Avec le modèle EuroLLM-22B, le consortium d’universités et de chercheurs européens veut marquer un tournant quant au rôle de l’Europe dans la construction de l’avenir de l’IA. Elle démontre ici sa capacité à s’appuyer sur un réseau européen de supercalculateurs et fait le choix de l’ouverture totale auprès de la communauté.
Les initiatives se suivent et ne se ressemblent pas. Si le sujet de la souveraineté dans le domaine de l’intelligence artificielle fait sens commun, les manières d’y parvenir sont bien différentes. Le dernier projet européen en date baptisé EuroLLM-22B s’attèle à répondre aux défis que posent les 24 langues officielles de l’Union européenne (ainsi que 11 langues supplémentaires – arabe, catalan, chinois, galicien, hindi, japonais, coréen, norvégien, russe, turc, ukrainien).
“EuroLLM est né de la nécessité de combler les inégalités d’accès linguistique au sein de l’UE et de proposer un modèle adapté à la diversité linguistique et culturelle européenne”, expliquent en préambule les chercheurs ayant participé à son développement.
Un projet 100% européen
Ce LLM, entièrement open source et publié sur Hugging Face, est le fruit d’un travail collaboratif réunissant Técnico, l’Instituto de Telecomunicações, l’Université d’Édimbourg, l’Université Paris-Saclay, Aveni, Unbabel, Sorbonne Université, Naver Labs et l’Université d’Amsterdam, avec le soutien d’Horizon Europe et une subvention EuroHPC Extreme Scale Access.
“Cette innovation a été co-conçue au laboratoire MICS de CentraleSupélec par Hippolyte Gisserot-Boukhlef, doctorant CIFRE au Artefact Research Center, avec la contribution de Nicolas Boizard, doctorant CIFRE chez Diabolocom, sous la supervision de Pierre Colombo et Céline Hudelot“, explique CentraleSupélec dans sa communication. “Ils ont travaillé main dans la main avec l’équipe de l’Instituto Superior Técnico de Lisbonne, en particulier Miguel Moura Ramos et Duarte Alves, acteurs clés du projet supervisés par André Martins”.

| Éléments fournis |
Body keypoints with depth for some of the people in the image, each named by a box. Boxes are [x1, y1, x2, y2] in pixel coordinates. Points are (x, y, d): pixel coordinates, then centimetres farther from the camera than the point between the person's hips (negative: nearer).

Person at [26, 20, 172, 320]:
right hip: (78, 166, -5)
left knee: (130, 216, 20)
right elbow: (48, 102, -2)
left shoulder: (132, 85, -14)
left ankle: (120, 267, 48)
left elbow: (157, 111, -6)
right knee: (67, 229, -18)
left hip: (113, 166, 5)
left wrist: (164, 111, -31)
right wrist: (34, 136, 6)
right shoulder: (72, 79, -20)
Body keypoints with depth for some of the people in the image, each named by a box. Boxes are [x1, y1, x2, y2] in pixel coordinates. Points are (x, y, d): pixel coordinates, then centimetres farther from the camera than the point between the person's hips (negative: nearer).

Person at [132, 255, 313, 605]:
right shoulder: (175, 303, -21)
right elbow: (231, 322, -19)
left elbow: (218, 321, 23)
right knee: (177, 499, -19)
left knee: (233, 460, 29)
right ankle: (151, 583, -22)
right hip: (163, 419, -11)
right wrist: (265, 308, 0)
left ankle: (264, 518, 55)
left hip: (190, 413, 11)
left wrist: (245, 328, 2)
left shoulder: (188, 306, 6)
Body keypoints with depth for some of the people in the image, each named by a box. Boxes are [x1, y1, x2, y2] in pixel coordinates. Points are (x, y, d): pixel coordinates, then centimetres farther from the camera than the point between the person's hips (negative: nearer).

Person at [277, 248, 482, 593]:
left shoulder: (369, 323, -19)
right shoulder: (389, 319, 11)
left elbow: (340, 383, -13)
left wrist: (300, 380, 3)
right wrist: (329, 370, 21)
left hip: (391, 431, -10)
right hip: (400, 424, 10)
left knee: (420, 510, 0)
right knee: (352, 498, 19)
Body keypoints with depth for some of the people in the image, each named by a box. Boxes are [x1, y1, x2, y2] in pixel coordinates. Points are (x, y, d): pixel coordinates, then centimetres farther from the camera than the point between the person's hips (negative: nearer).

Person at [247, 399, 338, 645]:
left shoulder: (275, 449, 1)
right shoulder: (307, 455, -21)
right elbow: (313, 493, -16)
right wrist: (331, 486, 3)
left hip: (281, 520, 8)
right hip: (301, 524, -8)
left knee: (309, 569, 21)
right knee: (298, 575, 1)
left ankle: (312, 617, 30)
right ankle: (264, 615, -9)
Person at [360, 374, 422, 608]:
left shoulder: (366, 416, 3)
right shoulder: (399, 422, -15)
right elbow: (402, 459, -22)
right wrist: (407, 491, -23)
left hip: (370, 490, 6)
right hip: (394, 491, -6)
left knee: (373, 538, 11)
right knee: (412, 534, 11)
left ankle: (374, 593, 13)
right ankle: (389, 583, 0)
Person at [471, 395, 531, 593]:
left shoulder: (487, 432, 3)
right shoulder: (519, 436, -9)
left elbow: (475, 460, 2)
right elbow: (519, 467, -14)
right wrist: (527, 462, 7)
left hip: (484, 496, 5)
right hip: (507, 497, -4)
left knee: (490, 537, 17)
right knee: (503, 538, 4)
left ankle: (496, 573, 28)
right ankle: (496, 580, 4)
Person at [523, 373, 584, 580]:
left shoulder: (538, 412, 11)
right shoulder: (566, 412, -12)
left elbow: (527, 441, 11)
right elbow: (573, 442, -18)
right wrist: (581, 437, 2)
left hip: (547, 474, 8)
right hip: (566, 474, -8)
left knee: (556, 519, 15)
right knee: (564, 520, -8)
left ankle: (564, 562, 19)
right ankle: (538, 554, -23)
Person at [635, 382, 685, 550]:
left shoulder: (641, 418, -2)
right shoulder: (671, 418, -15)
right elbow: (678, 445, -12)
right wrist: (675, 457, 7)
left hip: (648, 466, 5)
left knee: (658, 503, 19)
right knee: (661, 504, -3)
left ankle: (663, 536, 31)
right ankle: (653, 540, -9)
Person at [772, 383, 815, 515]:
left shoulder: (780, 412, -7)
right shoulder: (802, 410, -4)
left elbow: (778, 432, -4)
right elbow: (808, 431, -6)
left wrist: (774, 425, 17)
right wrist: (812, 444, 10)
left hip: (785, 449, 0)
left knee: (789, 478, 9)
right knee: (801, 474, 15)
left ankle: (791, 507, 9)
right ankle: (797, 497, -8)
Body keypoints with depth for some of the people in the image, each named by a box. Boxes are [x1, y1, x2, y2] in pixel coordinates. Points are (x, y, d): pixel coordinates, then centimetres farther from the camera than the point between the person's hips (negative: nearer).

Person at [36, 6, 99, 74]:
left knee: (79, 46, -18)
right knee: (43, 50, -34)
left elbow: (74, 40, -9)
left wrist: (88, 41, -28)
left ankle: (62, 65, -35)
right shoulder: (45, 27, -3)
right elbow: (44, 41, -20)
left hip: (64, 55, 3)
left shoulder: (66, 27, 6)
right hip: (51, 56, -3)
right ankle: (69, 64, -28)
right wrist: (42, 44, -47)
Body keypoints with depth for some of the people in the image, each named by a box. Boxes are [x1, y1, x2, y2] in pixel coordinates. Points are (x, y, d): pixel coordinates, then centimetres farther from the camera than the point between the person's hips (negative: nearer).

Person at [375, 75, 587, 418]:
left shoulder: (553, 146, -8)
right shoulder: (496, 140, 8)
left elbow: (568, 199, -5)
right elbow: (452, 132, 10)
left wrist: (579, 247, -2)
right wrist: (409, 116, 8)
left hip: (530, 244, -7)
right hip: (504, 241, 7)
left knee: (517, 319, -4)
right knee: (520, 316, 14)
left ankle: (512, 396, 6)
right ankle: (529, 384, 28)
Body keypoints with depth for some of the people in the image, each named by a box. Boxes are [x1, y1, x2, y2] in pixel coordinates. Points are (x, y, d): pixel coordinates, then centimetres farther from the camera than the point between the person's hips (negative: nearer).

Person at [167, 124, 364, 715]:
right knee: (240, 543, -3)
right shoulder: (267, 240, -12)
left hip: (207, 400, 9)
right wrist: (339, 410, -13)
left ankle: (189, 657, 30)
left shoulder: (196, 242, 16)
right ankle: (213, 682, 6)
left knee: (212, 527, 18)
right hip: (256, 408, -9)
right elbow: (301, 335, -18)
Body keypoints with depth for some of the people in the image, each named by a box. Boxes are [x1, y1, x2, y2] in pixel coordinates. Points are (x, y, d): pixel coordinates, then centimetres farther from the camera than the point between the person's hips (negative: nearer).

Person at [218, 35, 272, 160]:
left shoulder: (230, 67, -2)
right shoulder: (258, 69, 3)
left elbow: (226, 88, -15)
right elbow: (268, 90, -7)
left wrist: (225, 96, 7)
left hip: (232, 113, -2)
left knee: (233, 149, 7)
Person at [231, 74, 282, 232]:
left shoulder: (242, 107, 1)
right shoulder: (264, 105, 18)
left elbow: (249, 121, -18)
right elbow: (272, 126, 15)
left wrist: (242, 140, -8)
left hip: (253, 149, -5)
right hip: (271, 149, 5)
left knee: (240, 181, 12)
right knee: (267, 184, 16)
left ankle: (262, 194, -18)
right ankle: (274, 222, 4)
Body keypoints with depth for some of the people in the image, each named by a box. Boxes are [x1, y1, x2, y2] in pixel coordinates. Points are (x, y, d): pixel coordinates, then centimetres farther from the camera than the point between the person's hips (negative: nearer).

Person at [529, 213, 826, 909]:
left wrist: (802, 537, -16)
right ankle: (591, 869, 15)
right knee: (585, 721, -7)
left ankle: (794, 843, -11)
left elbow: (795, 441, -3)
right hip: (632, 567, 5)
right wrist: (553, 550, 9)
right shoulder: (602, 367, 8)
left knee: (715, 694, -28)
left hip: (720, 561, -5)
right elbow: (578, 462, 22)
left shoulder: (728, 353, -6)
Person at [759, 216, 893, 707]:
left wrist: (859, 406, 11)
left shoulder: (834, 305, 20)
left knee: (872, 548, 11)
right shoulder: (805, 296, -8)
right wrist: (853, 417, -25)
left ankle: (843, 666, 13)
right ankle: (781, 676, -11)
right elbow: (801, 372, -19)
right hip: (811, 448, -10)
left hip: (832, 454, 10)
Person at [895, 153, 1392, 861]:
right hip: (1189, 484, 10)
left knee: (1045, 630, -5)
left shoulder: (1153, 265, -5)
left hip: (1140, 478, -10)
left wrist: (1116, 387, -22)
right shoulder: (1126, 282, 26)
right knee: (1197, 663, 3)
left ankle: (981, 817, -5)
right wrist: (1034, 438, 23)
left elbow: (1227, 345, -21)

| Consigne |
Recopiez intégralement le texte sur le modèle EuroLLM-22B, sans rien y changer.

| Réponse |
Avec le modèle EuroLLM-22B, le consortium d’universités et de chercheurs européens veut marquer un tournant quant au rôle de l’Europe dans la construction de l’avenir de l’IA. Elle démontre ici sa capacité à s’appuyer sur un réseau européen de supercalculateurs et fait le choix de l’ouverture totale auprès de la communauté.
Les initiatives se suivent et ne se ressemblent pas. Si le sujet de la souveraineté dans le domaine de l’intelligence artificielle fait sens commun, les manières d’y parvenir sont bien différentes. Le dernier projet européen en date baptisé EuroLLM-22B s’attèle à répondre aux défis que posent les 24 langues officielles de l’Union européenne (ainsi que 11 langues supplémentaires – arabe, catalan, chinois, galicien, hindi, japonais, coréen, norvégien, russe, turc, ukrainien).
“EuroLLM est né de la nécessité de combler les inégalités d’accès linguistique au sein de l’UE et de proposer un modèle adapté à la diversité linguistique et culturelle européenne”, expliquent en préambule les chercheurs ayant participé à son développement.
Un projet 100% européen
Ce LLM, entièrement open source et publié sur Hugging Face, est le fruit d’un travail collaboratif réunissant Técnico, l’Instituto de Telecomunicações, l’Université d’Édimbourg, l’Université Paris-Saclay, Aveni, Unbabel, Sorbonne Université, Naver Labs et l’Université d’Amsterdam, avec le soutien d’Horizon Europe et une subvention EuroHPC Extreme Scale Access.
“Cette innovation a été co-conçue au laboratoire MICS de CentraleSupélec par Hippolyte Gisserot-Boukhlef, doctorant CIFRE au Artefact Research Center, avec la contribution de Nicolas Boizard, doctorant CIFRE chez Diabolocom, sous la supervision de Pierre Colombo et Céline Hudelot“, explique CentraleSupélec dans sa communication. “Ils ont travaillé main dans la main avec l’équipe de l’Instituto Superior Técnico de Lisbonne, en particulier Miguel Moura Ramos et Duarte Alves, acteurs clés du projet supervisés par André Martins”.